Task objective —
All of the data below must be reproduced word for word, but without its images.
::::::::
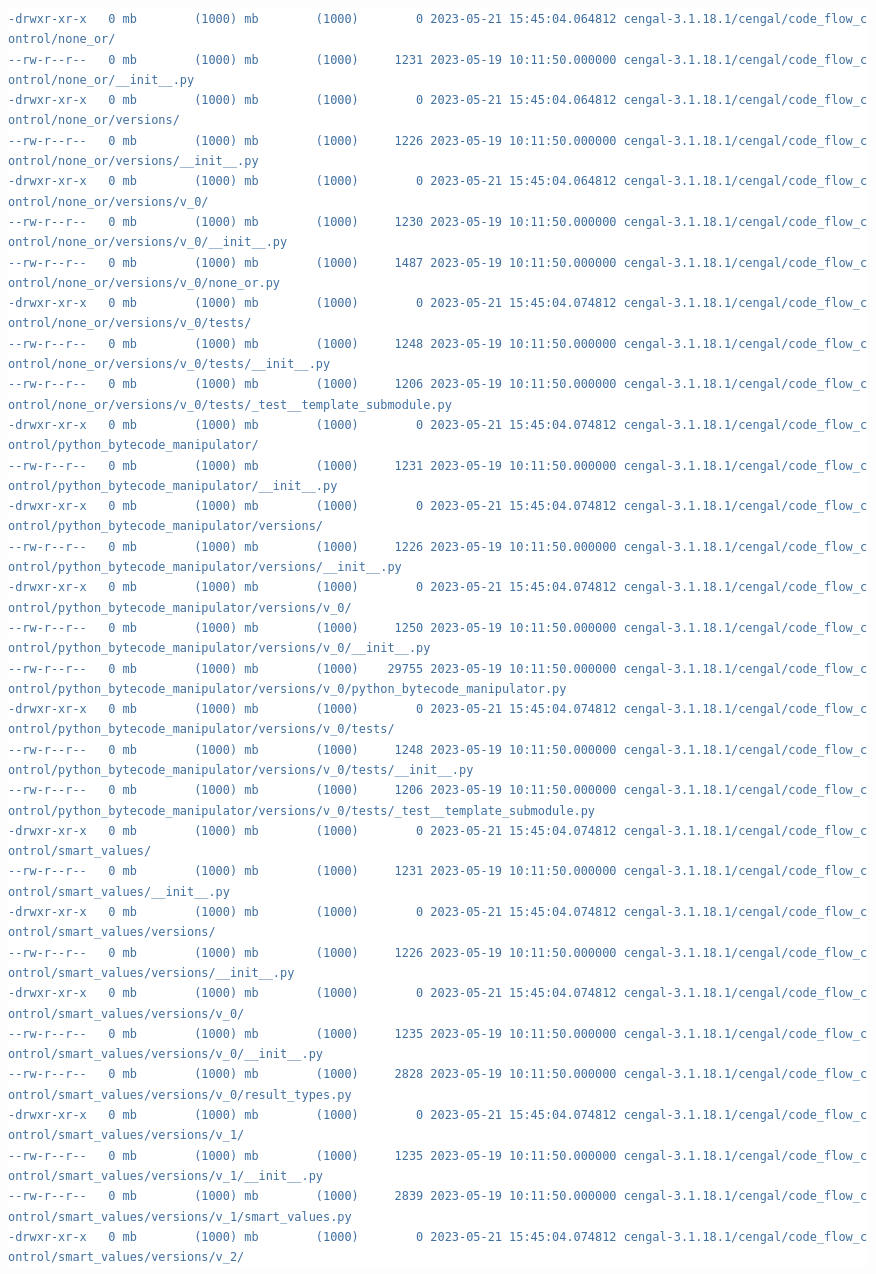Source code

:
 ```diff
-drwxr-xr-x   0 mb        (1000) mb        (1000)        0 2023-05-21 15:45:04.064812 cengal-3.1.18.1/cengal/code_flow_control/none_or/
--rw-r--r--   0 mb        (1000) mb        (1000)     1231 2023-05-19 10:11:50.000000 cengal-3.1.18.1/cengal/code_flow_control/none_or/__init__.py
-drwxr-xr-x   0 mb        (1000) mb        (1000)        0 2023-05-21 15:45:04.064812 cengal-3.1.18.1/cengal/code_flow_control/none_or/versions/
--rw-r--r--   0 mb        (1000) mb        (1000)     1226 2023-05-19 10:11:50.000000 cengal-3.1.18.1/cengal/code_flow_control/none_or/versions/__init__.py
-drwxr-xr-x   0 mb        (1000) mb        (1000)        0 2023-05-21 15:45:04.064812 cengal-3.1.18.1/cengal/code_flow_control/none_or/versions/v_0/
--rw-r--r--   0 mb        (1000) mb        (1000)     1230 2023-05-19 10:11:50.000000 cengal-3.1.18.1/cengal/code_flow_control/none_or/versions/v_0/__init__.py
--rw-r--r--   0 mb        (1000) mb        (1000)     1487 2023-05-19 10:11:50.000000 cengal-3.1.18.1/cengal/code_flow_control/none_or/versions/v_0/none_or.py
-drwxr-xr-x   0 mb        (1000) mb        (1000)        0 2023-05-21 15:45:04.074812 cengal-3.1.18.1/cengal/code_flow_control/none_or/versions/v_0/tests/
--rw-r--r--   0 mb        (1000) mb        (1000)     1248 2023-05-19 10:11:50.000000 cengal-3.1.18.1/cengal/code_flow_control/none_or/versions/v_0/tests/__init__.py
--rw-r--r--   0 mb        (1000) mb        (1000)     1206 2023-05-19 10:11:50.000000 cengal-3.1.18.1/cengal/code_flow_control/none_or/versions/v_0/tests/_test__template_submodule.py
-drwxr-xr-x   0 mb        (1000) mb        (1000)        0 2023-05-21 15:45:04.074812 cengal-3.1.18.1/cengal/code_flow_control/python_bytecode_manipulator/
--rw-r--r--   0 mb        (1000) mb        (1000)     1231 2023-05-19 10:11:50.000000 cengal-3.1.18.1/cengal/code_flow_control/python_bytecode_manipulator/__init__.py
-drwxr-xr-x   0 mb        (1000) mb        (1000)        0 2023-05-21 15:45:04.074812 cengal-3.1.18.1/cengal/code_flow_control/python_bytecode_manipulator/versions/
--rw-r--r--   0 mb        (1000) mb        (1000)     1226 2023-05-19 10:11:50.000000 cengal-3.1.18.1/cengal/code_flow_control/python_bytecode_manipulator/versions/__init__.py
-drwxr-xr-x   0 mb        (1000) mb        (1000)        0 2023-05-21 15:45:04.074812 cengal-3.1.18.1/cengal/code_flow_control/python_bytecode_manipulator/versions/v_0/
--rw-r--r--   0 mb        (1000) mb        (1000)     1250 2023-05-19 10:11:50.000000 cengal-3.1.18.1/cengal/code_flow_control/python_bytecode_manipulator/versions/v_0/__init__.py
--rw-r--r--   0 mb        (1000) mb        (1000)    29755 2023-05-19 10:11:50.000000 cengal-3.1.18.1/cengal/code_flow_control/python_bytecode_manipulator/versions/v_0/python_bytecode_manipulator.py
-drwxr-xr-x   0 mb        (1000) mb        (1000)        0 2023-05-21 15:45:04.074812 cengal-3.1.18.1/cengal/code_flow_control/python_bytecode_manipulator/versions/v_0/tests/
--rw-r--r--   0 mb        (1000) mb        (1000)     1248 2023-05-19 10:11:50.000000 cengal-3.1.18.1/cengal/code_flow_control/python_bytecode_manipulator/versions/v_0/tests/__init__.py
--rw-r--r--   0 mb        (1000) mb        (1000)     1206 2023-05-19 10:11:50.000000 cengal-3.1.18.1/cengal/code_flow_control/python_bytecode_manipulator/versions/v_0/tests/_test__template_submodule.py
-drwxr-xr-x   0 mb        (1000) mb        (1000)        0 2023-05-21 15:45:04.074812 cengal-3.1.18.1/cengal/code_flow_control/smart_values/
--rw-r--r--   0 mb        (1000) mb        (1000)     1231 2023-05-19 10:11:50.000000 cengal-3.1.18.1/cengal/code_flow_control/smart_values/__init__.py
-drwxr-xr-x   0 mb        (1000) mb        (1000)        0 2023-05-21 15:45:04.074812 cengal-3.1.18.1/cengal/code_flow_control/smart_values/versions/
--rw-r--r--   0 mb        (1000) mb        (1000)     1226 2023-05-19 10:11:50.000000 cengal-3.1.18.1/cengal/code_flow_control/smart_values/versions/__init__.py
-drwxr-xr-x   0 mb        (1000) mb        (1000)        0 2023-05-21 15:45:04.074812 cengal-3.1.18.1/cengal/code_flow_control/smart_values/versions/v_0/
--rw-r--r--   0 mb        (1000) mb        (1000)     1235 2023-05-19 10:11:50.000000 cengal-3.1.18.1/cengal/code_flow_control/smart_values/versions/v_0/__init__.py
--rw-r--r--   0 mb        (1000) mb        (1000)     2828 2023-05-19 10:11:50.000000 cengal-3.1.18.1/cengal/code_flow_control/smart_values/versions/v_0/result_types.py
-drwxr-xr-x   0 mb        (1000) mb        (1000)        0 2023-05-21 15:45:04.074812 cengal-3.1.18.1/cengal/code_flow_control/smart_values/versions/v_1/
--rw-r--r--   0 mb        (1000) mb        (1000)     1235 2023-05-19 10:11:50.000000 cengal-3.1.18.1/cengal/code_flow_control/smart_values/versions/v_1/__init__.py
--rw-r--r--   0 mb        (1000) mb        (1000)     2839 2023-05-19 10:11:50.000000 cengal-3.1.18.1/cengal/code_flow_control/smart_values/versions/v_1/smart_values.py
-drwxr-xr-x   0 mb        (1000) mb        (1000)        0 2023-05-21 15:45:04.074812 cengal-3.1.18.1/cengal/code_flow_control/smart_values/versions/v_2/
```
::::::::
Exercise solution —
Source code

:
 ```diff
-drwxr-xr-x   0 mb        (1000) mb        (1000)        0 2023-05-21 15:45:04.064812 cengal-3.1.18.1/cengal/code_flow_control/none_or/
--rw-r--r--   0 mb        (1000) mb        (1000)     1231 2023-05-19 10:11:50.000000 cengal-3.1.18.1/cengal/code_flow_control/none_or/__init__.py
-drwxr-xr-x   0 mb        (1000) mb        (1000)        0 2023-05-21 15:45:04.064812 cengal-3.1.18.1/cengal/code_flow_control/none_or/versions/
--rw-r--r--   0 mb        (1000) mb        (1000)     1226 2023-05-19 10:11:50.000000 cengal-3.1.18.1/cengal/code_flow_control/none_or/versions/__init__.py
-drwxr-xr-x   0 mb        (1000) mb        (1000)        0 2023-05-21 15:45:04.064812 cengal-3.1.18.1/cengal/code_flow_control/none_or/versions/v_0/
--rw-r--r--   0 mb        (1000) mb        (1000)     1230 2023-05-19 10:11:50.000000 cengal-3.1.18.1/cengal/code_flow_control/none_or/versions/v_0/__init__.py
--rw-r--r--   0 mb        (1000) mb        (1000)     1487 2023-05-19 10:11:50.000000 cengal-3.1.18.1/cengal/code_flow_control/none_or/versions/v_0/none_or.py
-drwxr-xr-x   0 mb        (1000) mb        (1000)        0 2023-05-21 15:45:04.074812 cengal-3.1.18.1/cengal/code_flow_control/none_or/versions/v_0/tests/
--rw-r--r--   0 mb        (1000) mb        (1000)     1248 2023-05-19 10:11:50.000000 cengal-3.1.18.1/cengal/code_flow_control/none_or/versions/v_0/tests/__init__.py
--rw-r--r--   0 mb        (1000) mb        (1000)     1206 2023-05-19 10:11:50.000000 cengal-3.1.18.1/cengal/code_flow_control/none_or/versions/v_0/tests/_test__template_submodule.py
-drwxr-xr-x   0 mb        (1000) mb        (1000)        0 2023-05-21 15:45:04.074812 cengal-3.1.18.1/cengal/code_flow_control/python_bytecode_manipulator/
--rw-r--r--   0 mb        (1000) mb        (1000)     1231 2023-05-19 10:11:50.000000 cengal-3.1.18.1/cengal/code_flow_control/python_bytecode_manipulator/__init__.py
-drwxr-xr-x   0 mb        (1000) mb        (1000)        0 2023-05-21 15:45:04.074812 cengal-3.1.18.1/cengal/code_flow_control/python_bytecode_manipulator/versions/
--rw-r--r--   0 mb        (1000) mb        (1000)     1226 2023-05-19 10:11:50.000000 cengal-3.1.18.1/cengal/code_flow_control/python_bytecode_manipulator/versions/__init__.py
-drwxr-xr-x   0 mb        (1000) mb        (1000)        0 2023-05-21 15:45:04.074812 cengal-3.1.18.1/cengal/code_flow_control/python_bytecode_manipulator/versions/v_0/
--rw-r--r--   0 mb        (1000) mb        (1000)     1250 2023-05-19 10:11:50.000000 cengal-3.1.18.1/cengal/code_flow_control/python_bytecode_manipulator/versions/v_0/__init__.py
--rw-r--r--   0 mb        (1000) mb        (1000)    29755 2023-05-19 10:11:50.000000 cengal-3.1.18.1/cengal/code_flow_control/python_bytecode_manipulator/versions/v_0/python_bytecode_manipulator.py
-drwxr-xr-x   0 mb        (1000) mb        (1000)        0 2023-05-21 15:45:04.074812 cengal-3.1.18.1/cengal/code_flow_control/python_bytecode_manipulator/versions/v_0/tests/
--rw-r--r--   0 mb        (1000) mb        (1000)     1248 2023-05-19 10:11:50.000000 cengal-3.1.18.1/cengal/code_flow_control/python_bytecode_manipulator/versions/v_0/tests/__init__.py
--rw-r--r--   0 mb        (1000) mb        (1000)     1206 2023-05-19 10:11:50.000000 cengal-3.1.18.1/cengal/code_flow_control/python_bytecode_manipulator/versions/v_0/tests/_test__template_submodule.py
-drwxr-xr-x   0 mb        (1000) mb        (1000)        0 2023-05-21 15:45:04.074812 cengal-3.1.18.1/cengal/code_flow_control/smart_values/
--rw-r--r--   0 mb        (1000) mb        (1000)     1231 2023-05-19 10:11:50.000000 cengal-3.1.18.1/cengal/code_flow_control/smart_values/__init__.py
-drwxr-xr-x   0 mb        (1000) mb        (1000)        0 2023-05-21 15:45:04.074812 cengal-3.1.18.1/cengal/code_flow_control/smart_values/versions/
--rw-r--r--   0 mb        (1000) mb        (1000)     1226 2023-05-19 10:11:50.000000 cengal-3.1.18.1/cengal/code_flow_control/smart_values/versions/__init__.py
-drwxr-xr-x   0 mb        (1000) mb        (1000)        0 2023-05-21 15:45:04.074812 cengal-3.1.18.1/cengal/code_flow_control/smart_values/versions/v_0/
--rw-r--r--   0 mb        (1000) mb        (1000)     1235 2023-05-19 10:11:50.000000 cengal-3.1.18.1/cengal/code_flow_control/smart_values/versions/v_0/__init__.py
--rw-r--r--   0 mb        (1000) mb        (1000)     2828 2023-05-19 10:11:50.000000 cengal-3.1.18.1/cengal/code_flow_control/smart_values/versions/v_0/result_types.py
-drwxr-xr-x   0 mb        (1000) mb        (1000)        0 2023-05-21 15:45:04.074812 cengal-3.1.18.1/cengal/code_flow_control/smart_values/versions/v_1/
--rw-r--r--   0 mb        (1000) mb        (1000)     1235 2023-05-19 10:11:50.000000 cengal-3.1.18.1/cengal/code_flow_control/smart_values/versions/v_1/__init__.py
--rw-r--r--   0 mb        (1000) mb        (1000)     2839 2023-05-19 10:11:50.000000 cengal-3.1.18.1/cengal/code_flow_control/smart_values/versions/v_1/smart_values.py
-drwxr-xr-x   0 mb        (1000) mb        (1000)        0 2023-05-21 15:45:04.074812 cengal-3.1.18.1/cengal/code_flow_control/smart_values/versions/v_2/
```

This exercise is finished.